The group sold more than 150 million records globally during their 10-year stint, before splitting in 1986.

Their version of Mary’s Boy Child, originally recorded by Harry Belafonte in 1956, was called Mary’s Boy Child/Oh My Lord and included a new section of music by Farian.

It topped the charts for four weeks and became the Christmas number one in the UK, but its success was global.

Mitchell said: “Our record company’s pressing plant in West Germany couldn’t keep up with demand for our records, so they asked for help from a pressing plant in East Berlin, and then another in Poland – which were both behind the Iron Curtain.

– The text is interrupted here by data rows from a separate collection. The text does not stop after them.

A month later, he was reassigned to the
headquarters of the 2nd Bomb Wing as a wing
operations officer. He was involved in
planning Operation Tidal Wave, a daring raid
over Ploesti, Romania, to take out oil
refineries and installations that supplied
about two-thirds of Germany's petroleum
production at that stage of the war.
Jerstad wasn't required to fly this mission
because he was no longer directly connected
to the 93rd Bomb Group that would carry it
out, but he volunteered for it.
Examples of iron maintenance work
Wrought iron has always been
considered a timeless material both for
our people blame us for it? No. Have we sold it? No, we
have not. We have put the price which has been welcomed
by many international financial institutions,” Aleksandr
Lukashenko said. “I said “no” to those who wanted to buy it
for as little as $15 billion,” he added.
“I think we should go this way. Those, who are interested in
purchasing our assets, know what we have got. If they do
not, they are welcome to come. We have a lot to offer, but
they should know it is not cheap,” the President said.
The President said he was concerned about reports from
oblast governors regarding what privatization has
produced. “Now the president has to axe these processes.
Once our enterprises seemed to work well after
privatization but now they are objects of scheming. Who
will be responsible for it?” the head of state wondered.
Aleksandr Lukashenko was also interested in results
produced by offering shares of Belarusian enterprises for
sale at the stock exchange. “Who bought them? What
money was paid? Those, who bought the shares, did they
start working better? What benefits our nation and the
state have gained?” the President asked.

“Word spread about us in what was then of course the Soviet Union, and we received a personal invite from President Brezhnev to perform there, which no other Western act had previously done.”

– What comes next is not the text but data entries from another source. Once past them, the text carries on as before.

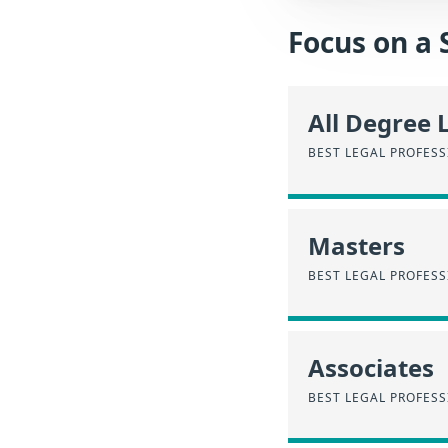
Focus on a 
All Degree 
BEST LEGAL PROFES
Masters
BEST LEGAL PROFES
Associates
BEST LEGAL PROFES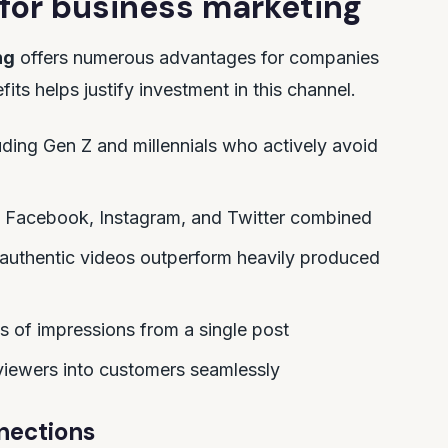
 for business marketing
ng
offers numerous advantages for companies
ts helps justify investment in this channel.
ing Gen Z and millennials who actively avoid
 Facebook, Instagram, and Twitter combined
authentic videos outperform heavily produced
ons of impressions from a single post
 viewers into customers seamlessly
nections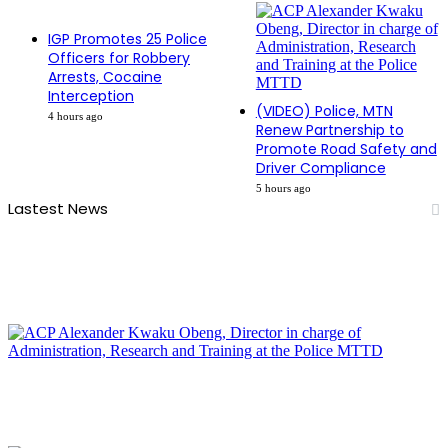
IGP Promotes 25 Police
Officers for Robbery
Arrests, Cocaine
Interception
(VIDEO) Police, MTN
4 hours ago
Renew Partnership to
Promote Road Safety and
Driver Compliance
5 hours ago
Lastest News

Mitchell said that they played 10 shows at the Kremlin in Moscow in a week due to unprecedented demand, and that they were given unlikely tips from the locals to battle the freezing temperatures.

She said: “We then had to perform in Red Square in front of the iconic Saint Basil’s Cathedral in our white, furry Mary’s Boy Child video outfits – which looked cosy in the video but were actually paper thin, meaning we had no protection from the -30°C temperatures.

“So the locals washed our hands in vodka, telling us it would keep out the cold, while advising that drinking it would keep us warm on the inside too.”